I again echo others in paying tribute to members on all sides of the House who argued passionately throughout the Committee stage to make some very important amendments to the bill—the obvious one being to exclude trials from the ambit of audiovisual links without the defendant’s consent. I think most members would not regard me as an obsequious person, but I wish to put on record that I found David Parker’s speech truly inspiring. I think it was probably the best speech, or certainly one of the best speeches, that I have heard in my time here.
The substantive change that, as others have said, needed fixing, and was fixed in the final analysis, was the defendant’s right to appear at his or her own trial. I will not repeat the reasons why that is so important, as other members have done it as well as, or better than, I could. A defendant must be, and always has been, considered innocent until proven guilty—that is a foundation block of our justice system. As Parliament is effectively the highest court in the land, it is the job of this House to ensure that nothing goes through this place that undermines that fundamental right.
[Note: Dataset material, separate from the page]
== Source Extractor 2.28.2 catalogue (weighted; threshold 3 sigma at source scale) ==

For this reason, I join in the chorus of praise for the Minister of Justice. He said, and I take him at his word, that he was persuaded by the quality of the debate—and it certainly was an excellent debate—that it was necessary for him to take the most unusual step of making a handwritten amendment.
For those both within and without this place who think that parliamentary democracy is out of fashion, I would like to think that what has happened in the last 24 hours has restored their faith in it. Obviously the crucial clause, as it now reads, is that audiovisual links must not be used for the appearance of the defendant in a trial that determines his or her guilt or innocence, unless the defendant consents to that use. If the defendant thinks he or she stands a better chance of being found not guilty by being in the courtroom where the judge and the jury can see the defendant’s body language more effectively, or vice versa, then it must be the defendant’s right to appear in person at his or her trial.
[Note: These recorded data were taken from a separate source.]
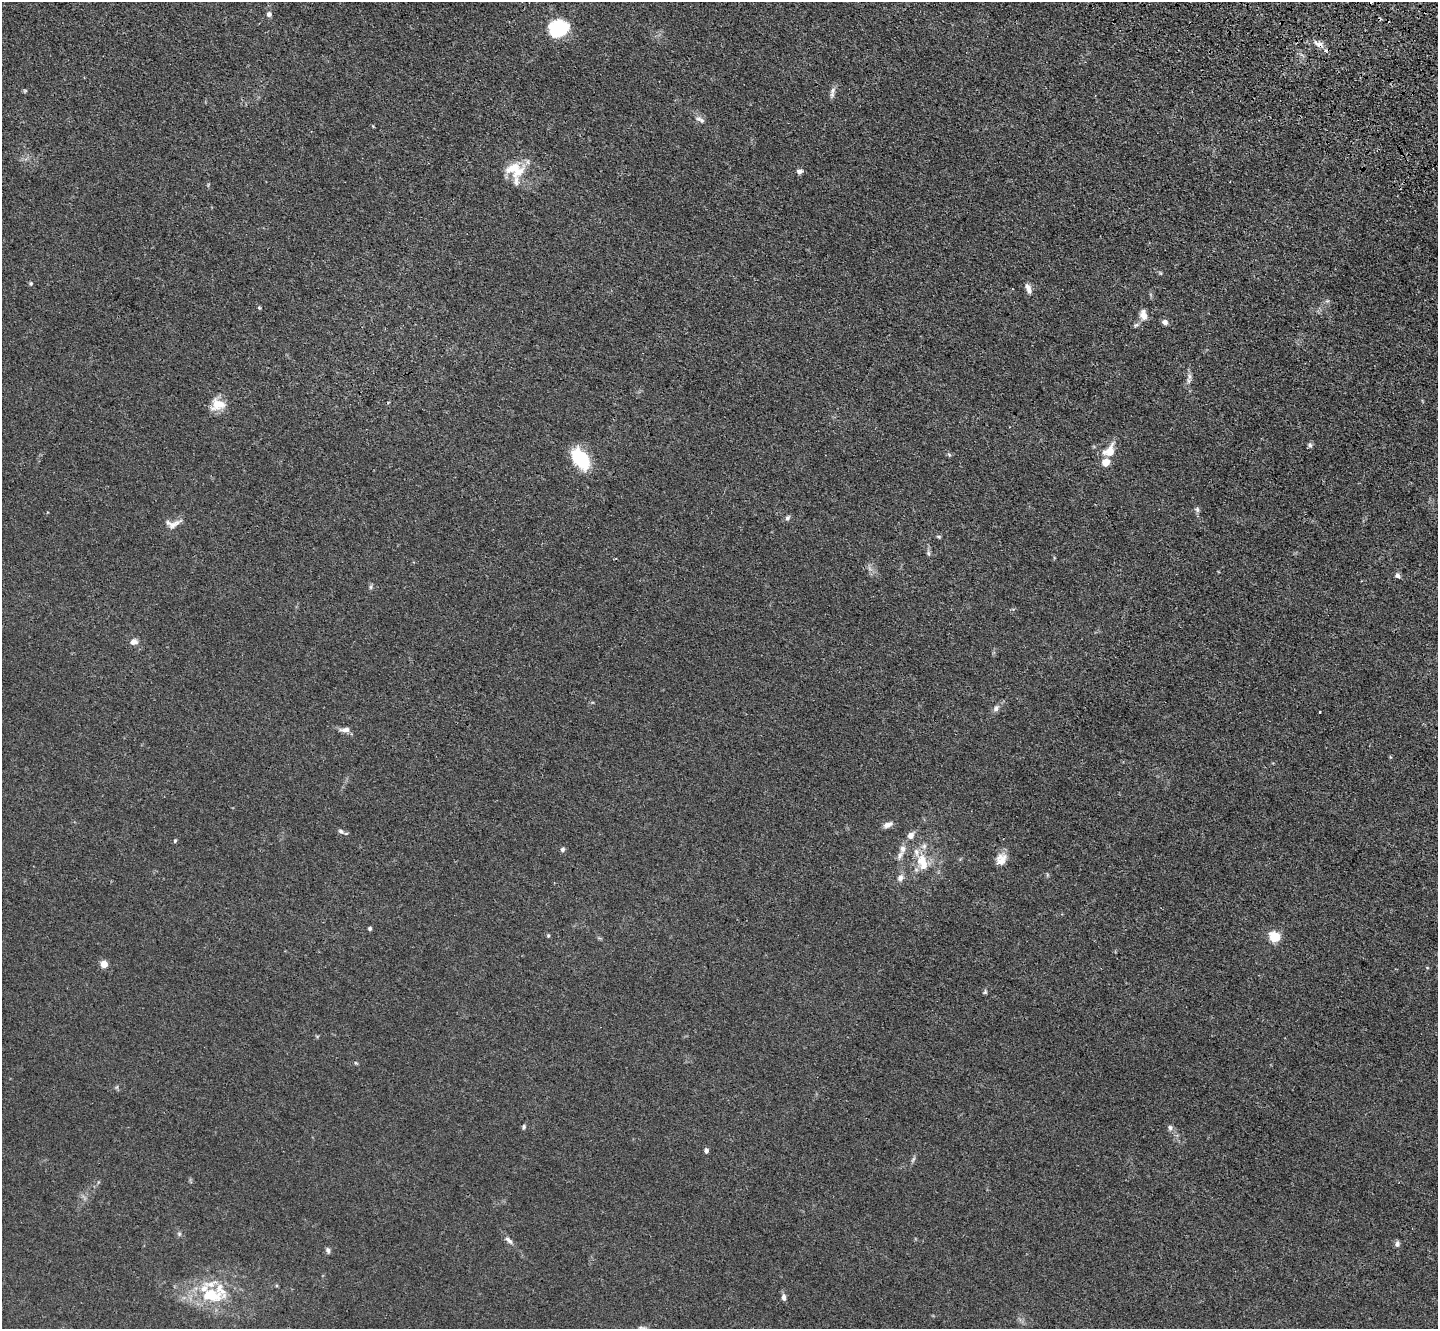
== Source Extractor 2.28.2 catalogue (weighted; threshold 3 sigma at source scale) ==
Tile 10 of 4 x 4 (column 2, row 3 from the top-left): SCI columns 1488-2923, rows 1702-3028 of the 5849 x 5918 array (HDU 1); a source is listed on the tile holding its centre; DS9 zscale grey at full resolution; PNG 1440 x 1331 px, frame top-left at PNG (2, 2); no overlay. Shown black and unused: <1% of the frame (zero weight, under 3 of 4 exposures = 5% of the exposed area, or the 3 px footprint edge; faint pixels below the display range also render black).
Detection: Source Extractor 2.28.2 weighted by HDU 2 'WHT'; one run over the whole footprint, this tile lists its part. Background 0.0331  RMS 0.0043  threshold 0.0194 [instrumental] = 3 sigma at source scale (4.5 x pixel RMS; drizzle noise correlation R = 1.50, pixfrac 1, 0.05/0.05 arcsec/px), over >= 5 px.
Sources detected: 70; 1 inside a brighter object's white glare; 1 cosmic-ray / hot-pixel residue — not listed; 10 inside a brighter listed object's ellipse — not listed separately; the other 58 listed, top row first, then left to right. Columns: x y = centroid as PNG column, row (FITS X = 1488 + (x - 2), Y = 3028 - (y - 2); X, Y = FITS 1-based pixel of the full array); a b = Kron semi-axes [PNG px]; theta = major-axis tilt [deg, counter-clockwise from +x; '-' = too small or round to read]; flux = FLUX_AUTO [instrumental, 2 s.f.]
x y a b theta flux
269 14 6 6 - 1.4
557 26 19 14 64 18
1319 44 16 7 -27 3.1
833 90 11 6 75 1.7
25 91 5 5 - 0.52
700 120 13 5 -25 1.5
514 168 26 13 12 9
799 171 8 6 3 1.4
516 181 24 8 -83 3.3
31 284 6 4 89 0.62
1028 288 13 6 -69 2.5
259 308 5 4 - 0.45
1143 315 14 9 -79 3.1
1165 322 7 6 - 1.7
1136 325 7 5 21 0.9
1188 381 9 4 -82 1.2
218 404 18 14 7 6.6
1310 445 8 5 -70 0.99
1109 451 18 12 48 6.8
949 454 6 4 -21 0.57
580 459 23 14 -56 21
1197 509 7 6 - 1
787 518 7 5 58 1
172 525 18 9 -33 2.7
939 537 6 4 -8 0.58
928 553 6 5 - 0.78
1397 576 8 6 -42 1.2
371 587 7 4 90 0.74
134 642 9 7 8 2.3
996 708 9 7 35 1.5
1320 712 3 2 - 0.56
345 730 13 6 2 2.4
888 825 12 6 22 2.2
341 831 8 5 -30 1.1
911 835 8 7 - 2.7
175 841 5 4 - 0.55
563 849 6 5 - 0.89
903 849 10 7 81 2.2
1001 859 15 12 52 4.4
922 860 17 13 59 7.7
900 878 9 8 - 1.9
370 929 4 4 - 0.73
548 936 5 4 - 0.48
1274 937 6 5 - 35
104 964 5 4 - 9.8
985 992 6 5 - 0.67
117 1087 6 4 71 0.58
524 1127 6 4 76 0.74
1170 1128 7 6 - 1.2
706 1151 5 5 - 1.2
913 1159 8 4 53 0.78
179 1234 6 5 - 0.77
509 1240 14 5 -45 1.8
1397 1244 8 6 86 1.3
328 1250 8 5 -77 1.1
212 1295 39 21 -7 22
784 1297 9 6 -87 1.6
642 1328 13 4 4 1.1
Overlapping masked pixels (flux is a lower limit): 1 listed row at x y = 1319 44
Isophote crosses this tile's border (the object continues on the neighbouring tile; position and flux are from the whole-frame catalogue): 1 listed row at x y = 642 1328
As members on the other side of the House have noted, though, it was not just for the defendant’s sake, important as his or her rights are—in fact, the defendant’s rights are paramount. It was Lianne Dalziel who said during the Committee of the whole House that many victims and their families prefer that the defendant is forced to face them in person. I have not had the pleasure of witnessing marae justice, but I understand that the face-to-face aspect of the victim confronting the wrongdoer is a big part of that process.
It is important for victims to gain a sense of closure. Having the defendant in court, hearing the victim impact statements in person, if the victims are able to read them, and seeing what damage he or she has caused can be both therapeutic for victims and—sadly, less often—one hopes, occasionally a wake-up call for those who have caused hurt.
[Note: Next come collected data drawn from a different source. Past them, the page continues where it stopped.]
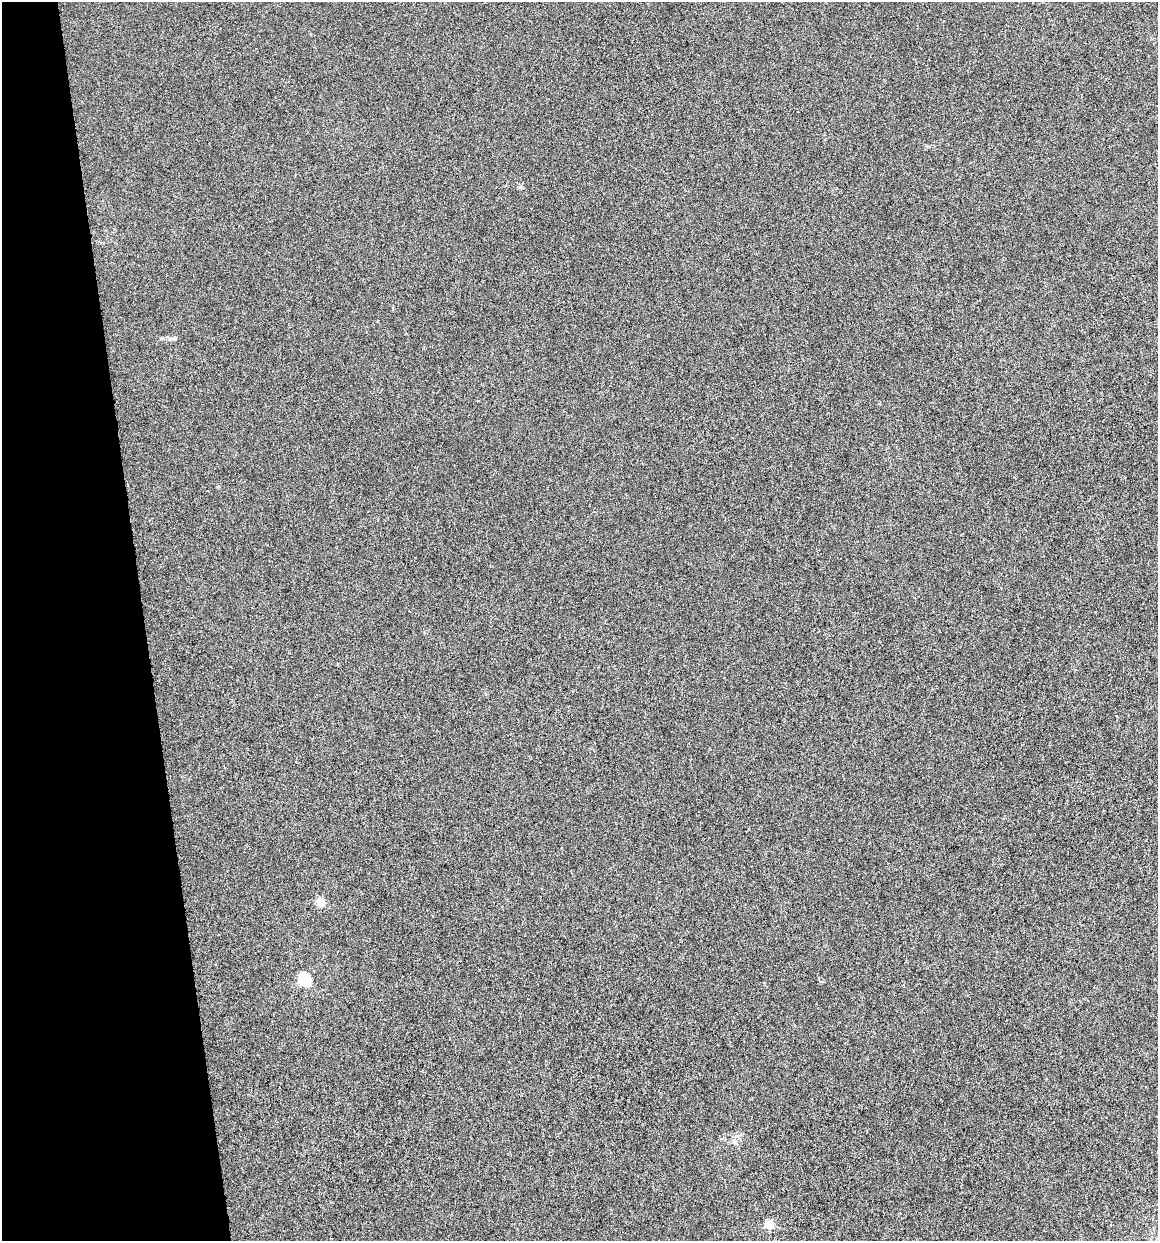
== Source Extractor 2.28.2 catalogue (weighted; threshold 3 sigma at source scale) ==
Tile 5 of 4 x 4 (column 1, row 2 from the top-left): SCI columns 88-1243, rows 2484-3722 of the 4745 x 4962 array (HDU 1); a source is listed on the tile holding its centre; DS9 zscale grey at full resolution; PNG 1160 x 1243 px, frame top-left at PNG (2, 2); no overlay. Shown black and unused: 12% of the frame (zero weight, under 4 of 8 exposures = <1% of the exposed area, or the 3 px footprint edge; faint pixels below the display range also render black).
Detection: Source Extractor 2.28.2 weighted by HDU 2 'WHT'; one run over the whole footprint, this tile lists its part. Background -6.77e-04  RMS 0.0021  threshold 0.00878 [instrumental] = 3 sigma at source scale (4.09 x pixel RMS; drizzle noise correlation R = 1.36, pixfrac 0.8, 0.0396/0.0396 arcsec/px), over >= 5 px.
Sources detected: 4; all 4 listed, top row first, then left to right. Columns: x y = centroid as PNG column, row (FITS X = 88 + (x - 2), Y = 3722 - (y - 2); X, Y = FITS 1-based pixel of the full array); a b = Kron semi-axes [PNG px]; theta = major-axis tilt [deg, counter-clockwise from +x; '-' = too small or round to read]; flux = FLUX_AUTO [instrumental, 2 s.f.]
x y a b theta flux
520 187 6 5 - 0.32
321 902 8 7 - 2.3
305 979 6 6 - 16
769 1225 13 10 -26 1.6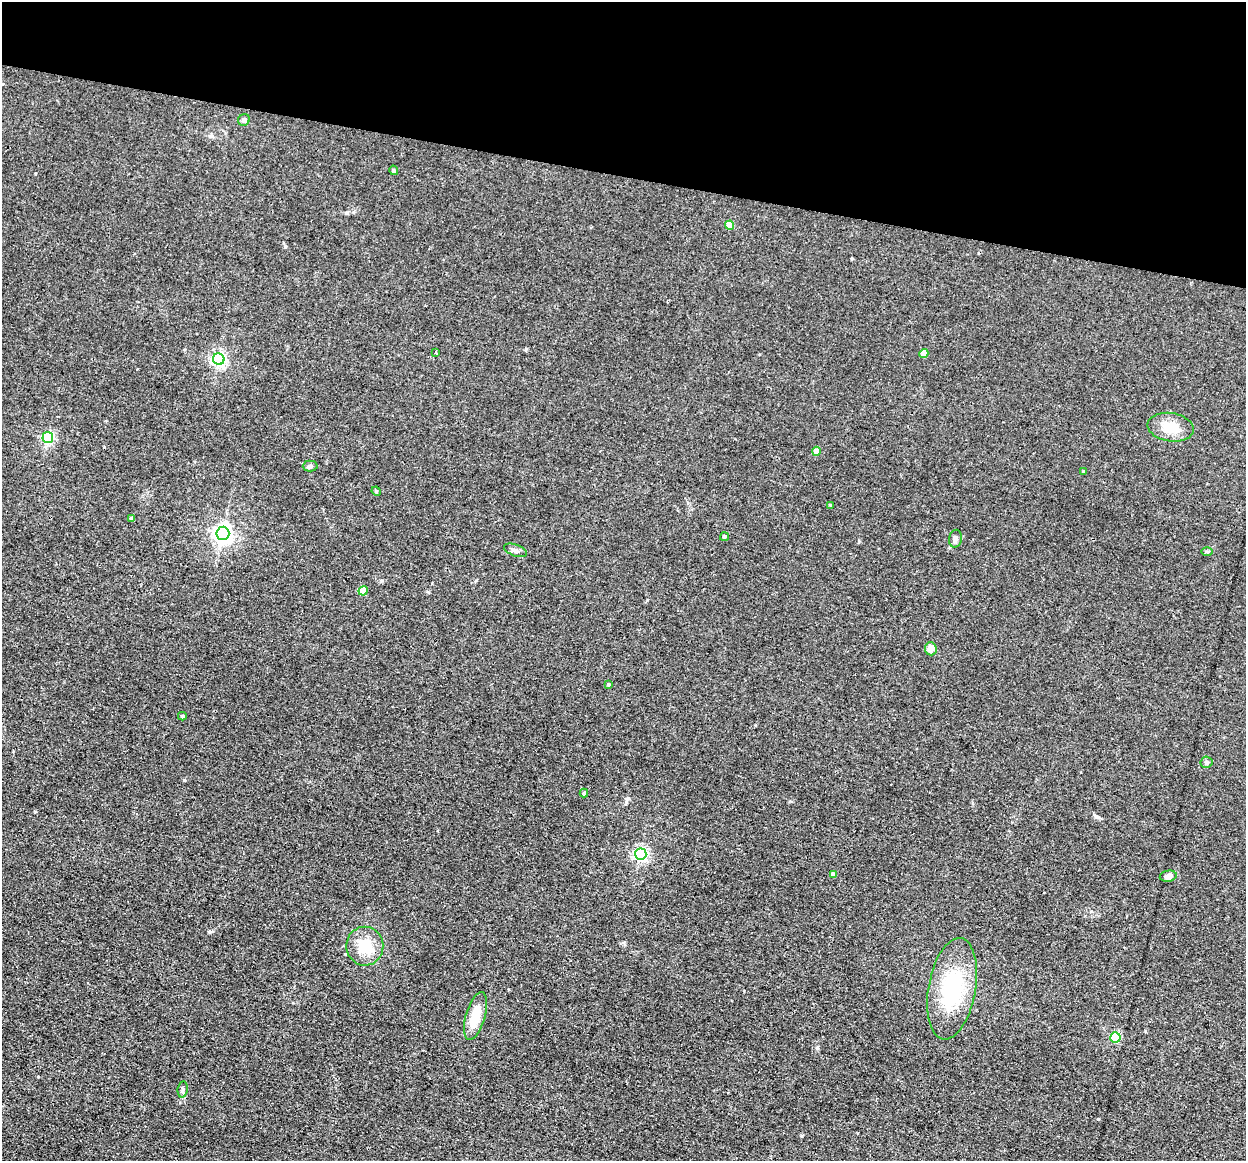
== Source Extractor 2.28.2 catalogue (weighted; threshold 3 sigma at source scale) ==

I have just drawn a line through the next section of my speech, because I was going to score a point. As everyone else has been so magnanimous, I shall continue in that same vein.
This bill is recognition of the role of modern technology and what it has to offer us. As usual, the corporate world is streets ahead of the public sector when it comes to using technological advances to increase efficiency and achieve better outcomes. Rather than flying around the world for a meeting, with audiovisual links one can sit in the Auckland office and negotiate substantial business deals in London. It is cheaper and, as Gareth Hughes said in his speech, it is better for the environment—if one believes in the evils of air miles and carbon footprints, and we all have some divergence of opinion on that.
Governments are often slow to adopt best practice from the business sector. In my view it is high time the justice system properly embraced and used the benefits of audiovisual links. We have a justice system that I think all parties would agree has been clogged for a long time. Delays in trials can be more than 2 years, I understand, and that is entirely unsatisfactory, on a whole heap of levels. Increasing the use of video links at earlier stages of proceedings can only help speed up that process. That is beneficial for everyone in the system—criminals, victims, and, indeed, litigants in civil trials.
Anything that will reduce the amount of time spent waiting for justice to be delivered must be a good thing, as long as justice is delivered fairly. That was the crux of the debate last night. Thanks to the last-minute courageous amendment made by Minister Power, this bill does just that. ACT members are delighted to support it, along with every other party. Thank you.